EXTRACTED TEXT:

COVER STORY, FEBRUARY 2010

RECYCLING BUILDINGS
Adaptive reuse is one of the most obvious, yet often overlooked, green building techniques.
By Coleman Wood

The House of Blues in Dallas used to be the White Swan Coffee Company building.

Most everything in this day and age is sustainable. When companies complete their newest projects, all of the windows are glazed, none of the landscaping needs irrigation (and if it does, it is with reclaimed rainwater) and everything from the HVAC system to the sinks in the bathrooms is high-efficiency. The green features of today’s construction projects can be overwhelming, so much, in fact, that the term “green washing” has been created to describe when companies tout otherwise normal building practices or features as sustainable.

In the midst of all this, one of the most significant ways a company can reduce its environmental impact is often lost — reusing an existing building. Mention this to some, and the negatives of adaptive reuse will often come up first. But adaptive reuse has huge environmental and economic advantages that cannot be overlooked.

The green reasons for adaptive reuse seem obvious at first but have far-reaching implications. Reusing a building keeps a greenfield site from being developed and uses less construction materials than a new building. Simple, right? However, maintaining the natural state of a site means that the plants located on that site are free to absorb carbon dioxide and free to maintain a cooling canopy over the land below — both of which help offset the greenhouse effect. The remaining plant life also provide homes for the animal life that will be allowed to remain on these sites, which will contribute to the overall health of the local ecosystem and allow more plant life to emerge, and so on.

INFORMATION:
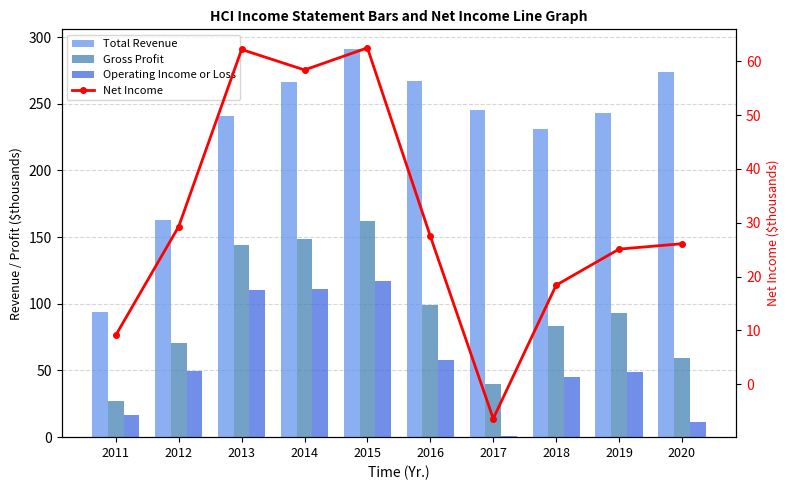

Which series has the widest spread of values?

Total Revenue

* * *

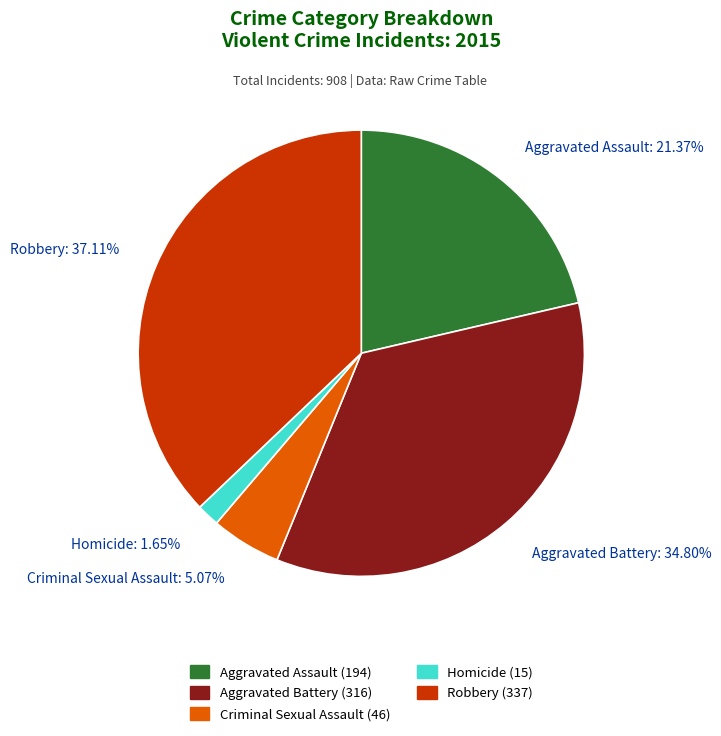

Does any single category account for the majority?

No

LIST OF TASKS:
- a) Reproduce a passage from the adaptive reuse article verbatim: begin at the words "In the midst" and stop after "cannot be overlooked.".
- b) Decide whether each statement agrees with the adaptive reuse article, answering yes or no and quoting the words from the article that settle it: (i) The House of Blues in Dallas was formerly the White Swan Coffee Company building. (ii) Reusing a building requires more construction materials than putting up a new one. (iii) "Green washing" describes companies promoting ordinary building practices or features as sustainable.
The entries above are separate material and have nothing to do with the article on adaptive reuse.

PER-TASK OUTPUTS:
- a)
In the midst of all this, one of the most significant ways a company can reduce its environmental impact is often lost — reusing an existing building. Mention this to some, and the negatives of adaptive reuse will often come up first. But adaptive reuse has huge environmental and economic advantages that cannot be overlooked.

- b)
(i) Yes: "The House of Blues in Dallas used to be the White Swan Coffee Company building."
(ii) No: "uses less construction materials than a new building"
(iii) Yes: "the term “green washing” has been created to describe when companies tout otherwise normal building practices or features as sustainable"